I am not surprised to read comments from others who believe it was too complex after just one viewing. But I am surprised by the diversity of opinion of its direction, acting, scripting, design and cinematography - all of which I found to be of the highest standard.

This is one of those rare films that does not require an audience to suspend dis-belief. It is primarily fact-based, and while, like most fact-based movies, some events are concatenated, characters combined or dramatized, the presentation oozes credibility. Is it entertaining? Absolutely. Do the romantic plots and themes detract? Not at all. Is the code-breaking boring? No, but, like most who viewed it with some knowledge of the German encryption machine from which the movie takes its title, it may have left stuff out that would be nice to know about. Other reviewers have referenced web sites and publications that contain the detail and I have sourced material that has satisfied my curiosity.

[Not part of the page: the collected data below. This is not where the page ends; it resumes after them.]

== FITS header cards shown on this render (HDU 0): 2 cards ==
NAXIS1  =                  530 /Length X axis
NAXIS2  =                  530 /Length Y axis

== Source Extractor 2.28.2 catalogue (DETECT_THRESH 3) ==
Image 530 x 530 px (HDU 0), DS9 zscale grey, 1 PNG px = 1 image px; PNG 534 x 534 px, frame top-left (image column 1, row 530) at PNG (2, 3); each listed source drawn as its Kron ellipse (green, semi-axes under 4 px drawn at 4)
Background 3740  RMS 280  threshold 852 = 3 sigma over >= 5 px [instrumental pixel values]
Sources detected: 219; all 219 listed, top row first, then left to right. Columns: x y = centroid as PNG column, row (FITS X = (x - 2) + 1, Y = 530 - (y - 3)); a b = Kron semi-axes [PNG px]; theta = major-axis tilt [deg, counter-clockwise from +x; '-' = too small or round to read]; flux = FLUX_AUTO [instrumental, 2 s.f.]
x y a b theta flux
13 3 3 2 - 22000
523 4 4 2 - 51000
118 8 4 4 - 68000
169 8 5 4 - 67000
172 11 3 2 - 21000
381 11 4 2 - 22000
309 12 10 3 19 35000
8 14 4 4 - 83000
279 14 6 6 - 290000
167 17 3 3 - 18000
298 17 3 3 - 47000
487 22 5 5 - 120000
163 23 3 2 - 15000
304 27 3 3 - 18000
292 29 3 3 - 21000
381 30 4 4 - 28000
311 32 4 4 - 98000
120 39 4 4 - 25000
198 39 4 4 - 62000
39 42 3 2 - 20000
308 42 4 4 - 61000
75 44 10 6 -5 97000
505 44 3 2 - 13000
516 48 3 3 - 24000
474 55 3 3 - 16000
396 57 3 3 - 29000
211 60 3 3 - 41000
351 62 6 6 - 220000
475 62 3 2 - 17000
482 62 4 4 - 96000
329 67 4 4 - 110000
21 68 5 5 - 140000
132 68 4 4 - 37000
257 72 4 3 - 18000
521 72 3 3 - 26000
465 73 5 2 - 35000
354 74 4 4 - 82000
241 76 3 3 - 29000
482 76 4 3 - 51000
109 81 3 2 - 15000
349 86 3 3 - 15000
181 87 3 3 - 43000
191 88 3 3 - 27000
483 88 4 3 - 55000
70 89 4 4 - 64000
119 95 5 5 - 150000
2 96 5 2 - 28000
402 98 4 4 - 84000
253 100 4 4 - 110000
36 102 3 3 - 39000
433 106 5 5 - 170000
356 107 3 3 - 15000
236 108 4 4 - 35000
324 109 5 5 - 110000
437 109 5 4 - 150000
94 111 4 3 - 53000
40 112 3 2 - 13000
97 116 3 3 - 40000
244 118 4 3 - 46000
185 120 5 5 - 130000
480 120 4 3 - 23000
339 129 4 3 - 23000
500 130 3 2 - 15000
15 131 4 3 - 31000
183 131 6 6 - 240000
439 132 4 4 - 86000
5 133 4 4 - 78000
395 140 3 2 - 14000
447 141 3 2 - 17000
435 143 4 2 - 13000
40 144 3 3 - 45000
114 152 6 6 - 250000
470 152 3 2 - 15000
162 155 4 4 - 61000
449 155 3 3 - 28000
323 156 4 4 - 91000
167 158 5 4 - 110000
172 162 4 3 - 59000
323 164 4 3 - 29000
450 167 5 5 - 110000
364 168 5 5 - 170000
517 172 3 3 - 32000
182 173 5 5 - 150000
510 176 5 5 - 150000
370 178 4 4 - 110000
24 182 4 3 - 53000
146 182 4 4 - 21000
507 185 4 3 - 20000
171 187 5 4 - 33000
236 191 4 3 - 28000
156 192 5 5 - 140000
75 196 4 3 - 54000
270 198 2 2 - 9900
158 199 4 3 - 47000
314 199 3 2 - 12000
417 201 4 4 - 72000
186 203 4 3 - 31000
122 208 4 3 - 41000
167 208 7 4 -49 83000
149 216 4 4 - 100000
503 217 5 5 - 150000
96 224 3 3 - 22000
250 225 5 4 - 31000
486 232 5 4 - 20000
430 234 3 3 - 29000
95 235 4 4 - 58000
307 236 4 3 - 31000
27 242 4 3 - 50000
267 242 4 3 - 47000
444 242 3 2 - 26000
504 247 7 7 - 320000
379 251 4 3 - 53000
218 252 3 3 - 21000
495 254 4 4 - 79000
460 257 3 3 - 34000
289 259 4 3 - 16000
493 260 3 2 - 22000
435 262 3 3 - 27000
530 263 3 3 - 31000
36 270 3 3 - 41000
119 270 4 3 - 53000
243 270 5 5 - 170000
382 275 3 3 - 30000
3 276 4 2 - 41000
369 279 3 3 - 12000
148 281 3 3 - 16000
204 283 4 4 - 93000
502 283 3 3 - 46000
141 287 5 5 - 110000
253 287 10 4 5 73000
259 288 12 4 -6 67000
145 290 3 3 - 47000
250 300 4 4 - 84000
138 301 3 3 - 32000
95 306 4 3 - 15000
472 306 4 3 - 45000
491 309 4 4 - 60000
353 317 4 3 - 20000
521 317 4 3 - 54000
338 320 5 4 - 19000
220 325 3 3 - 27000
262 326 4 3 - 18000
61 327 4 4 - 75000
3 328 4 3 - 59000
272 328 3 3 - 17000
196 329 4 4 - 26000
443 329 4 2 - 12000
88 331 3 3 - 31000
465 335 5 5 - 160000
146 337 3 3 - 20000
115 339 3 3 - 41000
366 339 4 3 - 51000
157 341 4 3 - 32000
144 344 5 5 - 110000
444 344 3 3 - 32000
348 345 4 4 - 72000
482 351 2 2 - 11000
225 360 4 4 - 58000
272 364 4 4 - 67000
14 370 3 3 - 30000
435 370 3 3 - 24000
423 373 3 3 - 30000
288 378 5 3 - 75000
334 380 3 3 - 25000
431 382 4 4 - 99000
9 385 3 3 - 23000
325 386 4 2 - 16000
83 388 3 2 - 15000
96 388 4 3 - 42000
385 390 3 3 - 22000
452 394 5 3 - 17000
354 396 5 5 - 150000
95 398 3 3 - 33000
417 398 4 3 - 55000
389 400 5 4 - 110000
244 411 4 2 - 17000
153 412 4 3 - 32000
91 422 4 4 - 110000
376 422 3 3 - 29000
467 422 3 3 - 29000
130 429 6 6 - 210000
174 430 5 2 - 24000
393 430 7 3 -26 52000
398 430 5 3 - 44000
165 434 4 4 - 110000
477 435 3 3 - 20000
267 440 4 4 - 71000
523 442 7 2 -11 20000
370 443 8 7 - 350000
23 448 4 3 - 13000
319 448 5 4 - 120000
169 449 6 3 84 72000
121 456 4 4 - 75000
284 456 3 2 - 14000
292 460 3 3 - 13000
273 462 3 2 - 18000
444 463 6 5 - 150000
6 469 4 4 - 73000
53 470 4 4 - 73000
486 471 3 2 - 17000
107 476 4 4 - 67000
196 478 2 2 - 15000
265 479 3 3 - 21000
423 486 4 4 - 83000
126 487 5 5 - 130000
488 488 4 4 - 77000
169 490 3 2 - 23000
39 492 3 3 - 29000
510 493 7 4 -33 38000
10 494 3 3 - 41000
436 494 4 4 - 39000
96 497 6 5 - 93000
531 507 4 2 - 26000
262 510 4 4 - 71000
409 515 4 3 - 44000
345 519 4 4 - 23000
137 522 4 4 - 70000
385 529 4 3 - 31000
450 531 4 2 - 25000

It is not a documentary, in spite of the fact that director, Apted, is an eminent documentary maker. It is a human drama set amongst the surreal environment of the code-breaking complex of Bletchley Park. I can't comment on how faithful Stoppard's screenplay is to Harris' book, not having read it. And it is specious for anyone to make comparisons in any case.

Does the film downplay the Polish contribution to the Ultra activities? I don't think so. They captured an early 3-rotor Enigma machine and copied it and successfully cracked the codes then in use. What the English operatives captured was the later 3-rotor machine with the front patch panel, which was a quantum leap ahead of the pre-war machines. Turing and his associates then created the 'bombes' - reproduced in exquisite detail for the movie with assistance of the curator of the Bletchley Park Museum. Incidentally, Britain built a number of these bombes for US intelligence, which the US still have. But that's the sort of detail that is not essential to the execution of the plot or the enjoyment of its portrayal.

I have now enjoyed viewing ENIGMA so often I have lost count. And it has done nothing but whet my appetite for further, while less frequent viewings. I can add nothing to the erudite comments of the more discerning reviewers regarding the performances of Scott, Winslett, Northam, Burrows and their superb supporting cast members. They have crafted one of the finest wartime movies I have had the pleasure to experience. An absorbing and fascinating movie. I rate it 10 out of 10.

Postscript - added 30/07/2011.

Incidentally, at my first viewing of the movie, I was impressed by the performance of a rather portly, bespectacled young actress. It was not until the post-viewing dinner my curiosity was sated, somewhat ashamedly (but in Ms Winslett's favour), for failing to recognise this talented lady. I later discovered - and it is obvious in the final scene of the film - Kate was, in fact, pregnant at the time. Carefully disguised during shooting, her condition simply made her character all the more believable.